** WORK TASK **
Show every line of the material below that contains the word "pontiac", copying each line in full.

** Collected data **

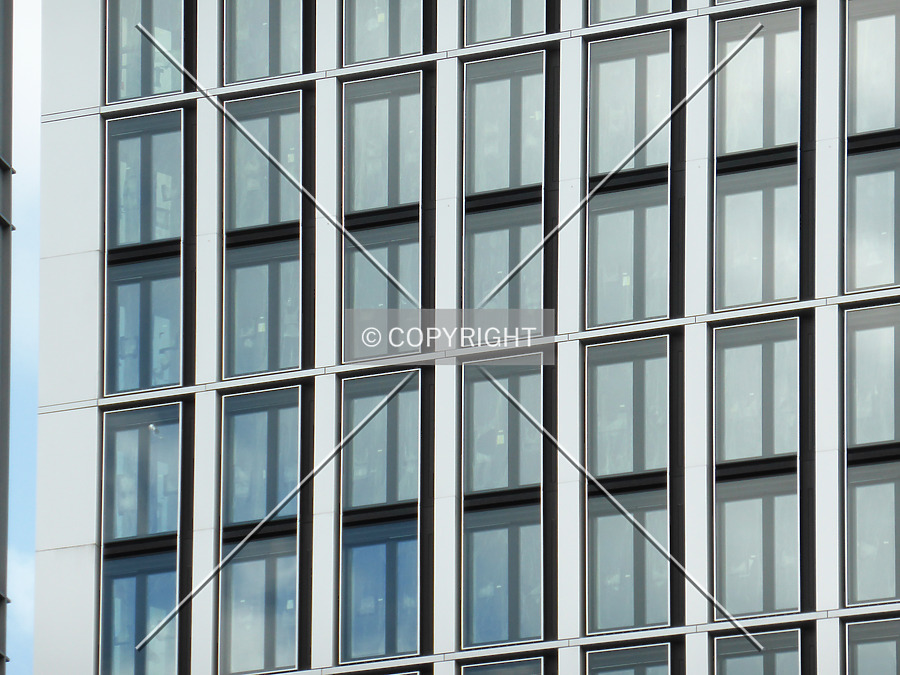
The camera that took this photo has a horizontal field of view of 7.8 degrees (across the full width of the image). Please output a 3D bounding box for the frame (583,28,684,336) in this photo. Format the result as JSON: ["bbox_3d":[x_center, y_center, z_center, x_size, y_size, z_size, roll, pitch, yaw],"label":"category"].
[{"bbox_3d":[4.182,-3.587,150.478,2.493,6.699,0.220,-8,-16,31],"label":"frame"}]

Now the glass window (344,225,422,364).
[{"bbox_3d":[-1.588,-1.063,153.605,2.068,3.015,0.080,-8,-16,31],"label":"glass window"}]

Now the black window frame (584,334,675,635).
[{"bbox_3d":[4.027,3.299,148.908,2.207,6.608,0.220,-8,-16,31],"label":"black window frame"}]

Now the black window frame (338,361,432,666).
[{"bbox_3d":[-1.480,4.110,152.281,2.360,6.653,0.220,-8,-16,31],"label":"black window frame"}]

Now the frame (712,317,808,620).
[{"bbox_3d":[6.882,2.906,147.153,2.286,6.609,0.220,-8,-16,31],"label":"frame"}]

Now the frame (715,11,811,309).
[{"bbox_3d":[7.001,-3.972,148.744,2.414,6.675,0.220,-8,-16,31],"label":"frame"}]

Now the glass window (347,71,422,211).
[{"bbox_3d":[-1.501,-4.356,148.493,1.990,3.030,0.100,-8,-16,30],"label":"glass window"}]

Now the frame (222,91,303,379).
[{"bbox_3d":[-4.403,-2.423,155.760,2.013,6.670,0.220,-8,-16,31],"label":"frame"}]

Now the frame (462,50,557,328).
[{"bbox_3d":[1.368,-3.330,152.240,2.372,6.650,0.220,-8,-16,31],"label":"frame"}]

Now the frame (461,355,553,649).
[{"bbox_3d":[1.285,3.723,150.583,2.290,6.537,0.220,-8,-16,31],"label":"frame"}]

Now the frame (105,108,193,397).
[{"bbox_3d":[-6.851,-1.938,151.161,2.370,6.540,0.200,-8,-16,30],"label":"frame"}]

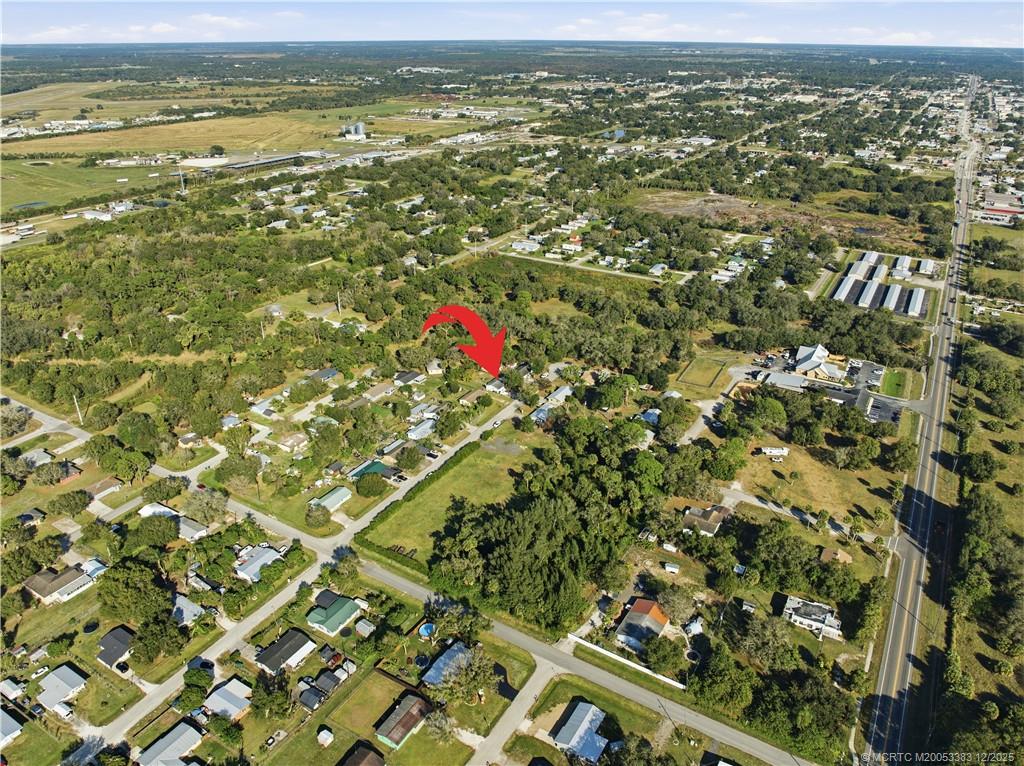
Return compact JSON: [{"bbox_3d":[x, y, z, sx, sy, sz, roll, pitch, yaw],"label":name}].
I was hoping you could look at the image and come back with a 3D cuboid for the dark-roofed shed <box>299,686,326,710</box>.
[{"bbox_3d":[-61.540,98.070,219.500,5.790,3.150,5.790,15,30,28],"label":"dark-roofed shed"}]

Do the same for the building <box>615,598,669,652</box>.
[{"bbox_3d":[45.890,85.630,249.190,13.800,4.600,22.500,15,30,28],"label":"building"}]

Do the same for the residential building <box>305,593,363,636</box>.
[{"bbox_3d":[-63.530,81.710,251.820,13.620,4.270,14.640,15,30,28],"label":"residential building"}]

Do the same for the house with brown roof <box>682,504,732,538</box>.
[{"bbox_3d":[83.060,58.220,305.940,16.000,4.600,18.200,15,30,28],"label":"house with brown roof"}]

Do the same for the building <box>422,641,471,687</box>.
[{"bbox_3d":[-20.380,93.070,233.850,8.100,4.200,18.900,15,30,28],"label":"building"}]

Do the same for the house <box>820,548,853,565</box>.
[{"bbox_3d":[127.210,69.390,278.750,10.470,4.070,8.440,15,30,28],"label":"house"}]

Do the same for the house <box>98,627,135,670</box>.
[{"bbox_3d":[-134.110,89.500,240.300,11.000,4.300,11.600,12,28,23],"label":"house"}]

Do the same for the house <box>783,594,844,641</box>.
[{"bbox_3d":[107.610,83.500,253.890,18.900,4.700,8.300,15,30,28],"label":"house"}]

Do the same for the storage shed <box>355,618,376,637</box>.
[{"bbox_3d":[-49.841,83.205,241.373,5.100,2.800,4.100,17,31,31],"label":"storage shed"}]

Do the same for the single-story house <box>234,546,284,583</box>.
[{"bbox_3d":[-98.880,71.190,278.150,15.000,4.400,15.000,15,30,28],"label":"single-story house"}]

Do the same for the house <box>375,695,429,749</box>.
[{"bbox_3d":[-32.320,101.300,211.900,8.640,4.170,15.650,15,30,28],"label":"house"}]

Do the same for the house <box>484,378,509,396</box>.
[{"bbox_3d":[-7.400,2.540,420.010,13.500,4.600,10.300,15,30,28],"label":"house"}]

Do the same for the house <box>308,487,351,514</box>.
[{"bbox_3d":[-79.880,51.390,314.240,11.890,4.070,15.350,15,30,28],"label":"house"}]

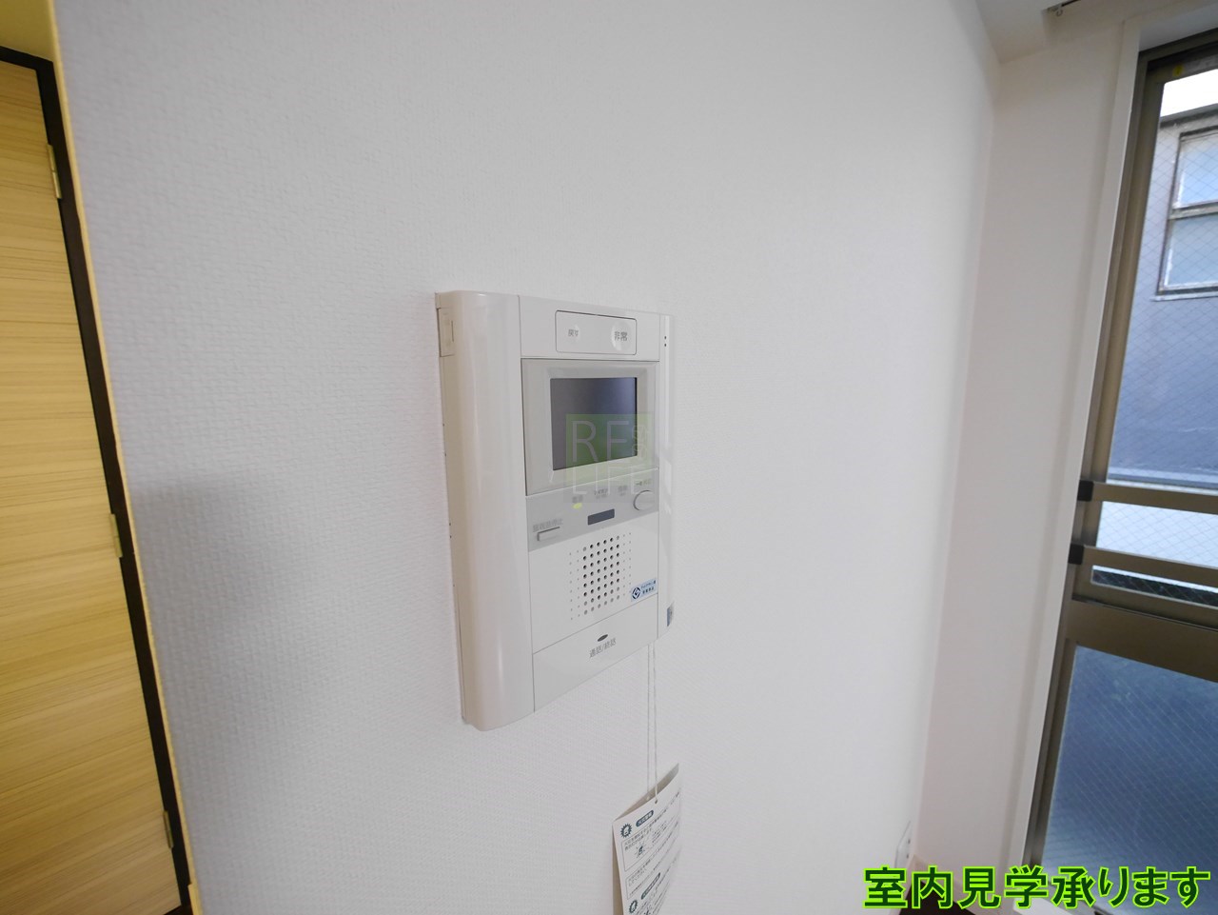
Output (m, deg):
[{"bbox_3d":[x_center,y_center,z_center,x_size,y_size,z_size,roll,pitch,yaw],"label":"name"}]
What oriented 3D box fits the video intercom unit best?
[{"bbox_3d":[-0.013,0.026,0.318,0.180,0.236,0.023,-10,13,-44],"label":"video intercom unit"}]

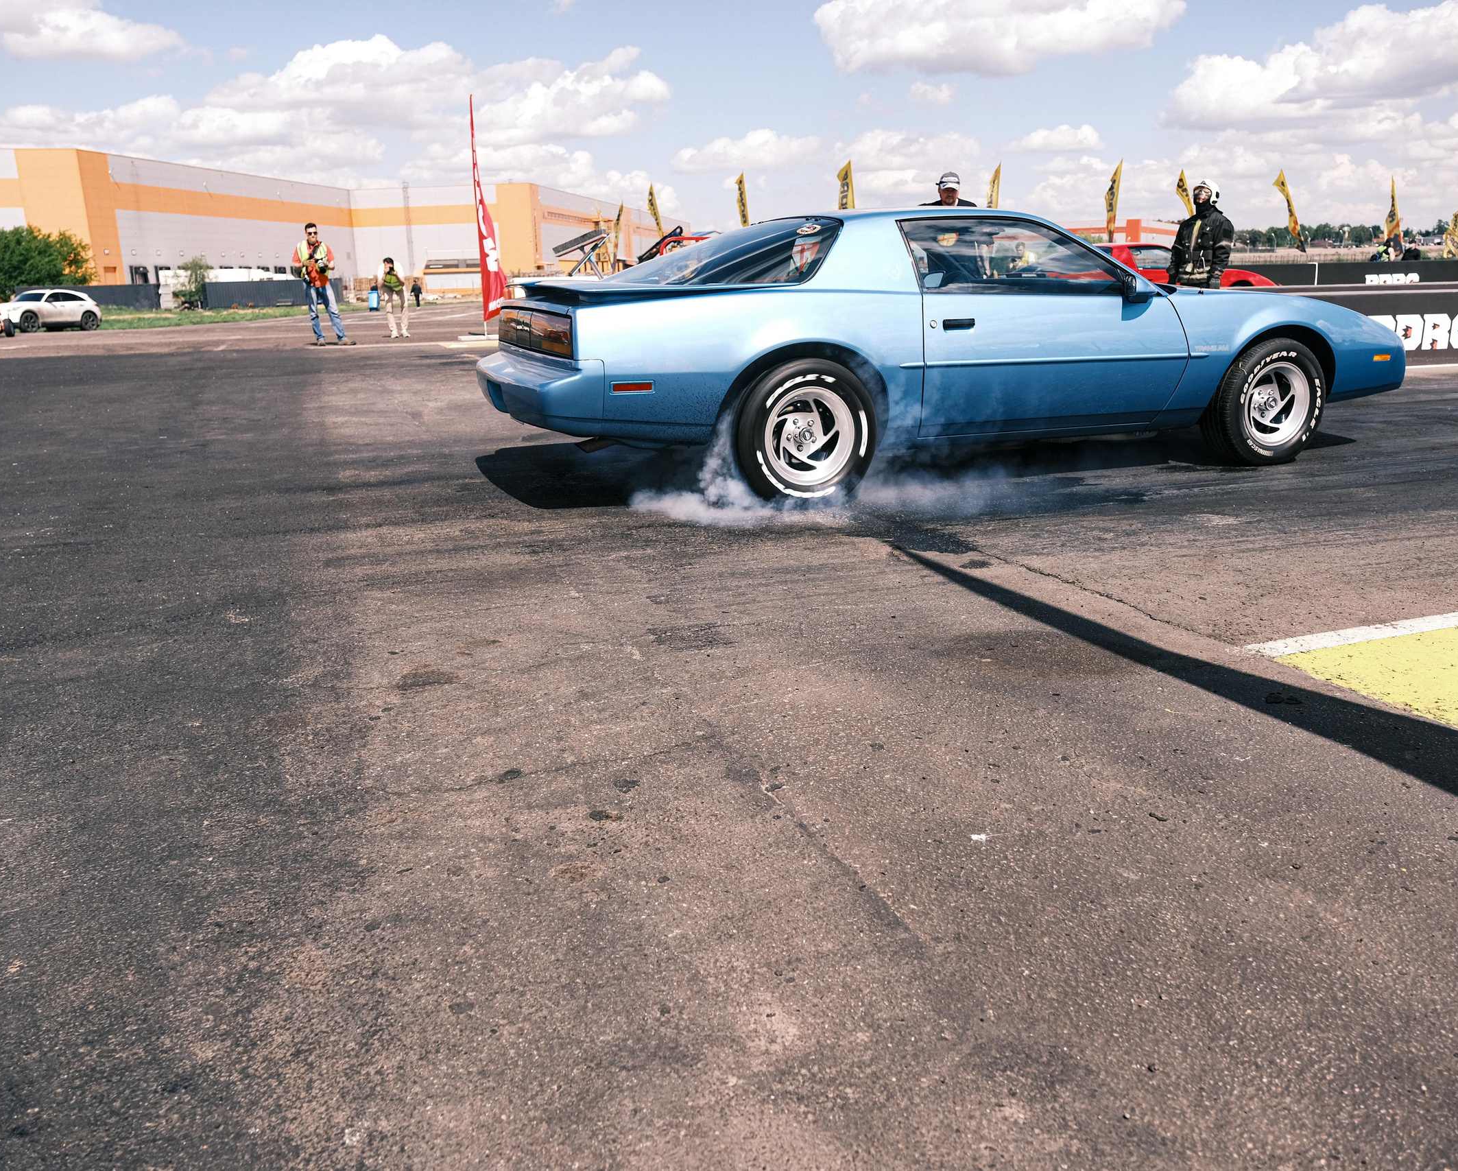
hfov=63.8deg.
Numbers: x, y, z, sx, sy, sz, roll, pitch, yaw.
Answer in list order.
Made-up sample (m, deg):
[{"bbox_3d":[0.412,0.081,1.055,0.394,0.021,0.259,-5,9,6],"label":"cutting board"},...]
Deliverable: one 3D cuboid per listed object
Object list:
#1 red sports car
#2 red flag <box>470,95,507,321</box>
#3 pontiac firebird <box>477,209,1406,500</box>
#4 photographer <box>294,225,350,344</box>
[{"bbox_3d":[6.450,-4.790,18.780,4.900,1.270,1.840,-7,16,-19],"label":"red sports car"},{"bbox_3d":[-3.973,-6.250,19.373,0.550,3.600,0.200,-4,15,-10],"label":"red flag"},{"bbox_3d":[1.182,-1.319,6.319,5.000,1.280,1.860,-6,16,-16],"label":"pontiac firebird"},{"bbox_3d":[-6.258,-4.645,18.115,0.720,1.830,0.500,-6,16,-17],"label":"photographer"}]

** SOLVED EXERCISE **
#3 pontiac firebird <box>477,209,1406,500</box>
[{"bbox_3d":[6.450,-4.790,18.780,4.900,1.270,1.840,-7,16,-19],"label":"red sports car"},{"bbox_3d":[-3.973,-6.250,19.373,0.550,3.600,0.200,-4,15,-10],"label":"red flag"},{"bbox_3d":[1.182,-1.319,6.319,5.000,1.280,1.860,-6,16,-16],"label":"pontiac firebird"},{"bbox_3d":[-6.258,-4.645,18.115,0.720,1.830,0.500,-6,16,-17],"label":"photographer"}]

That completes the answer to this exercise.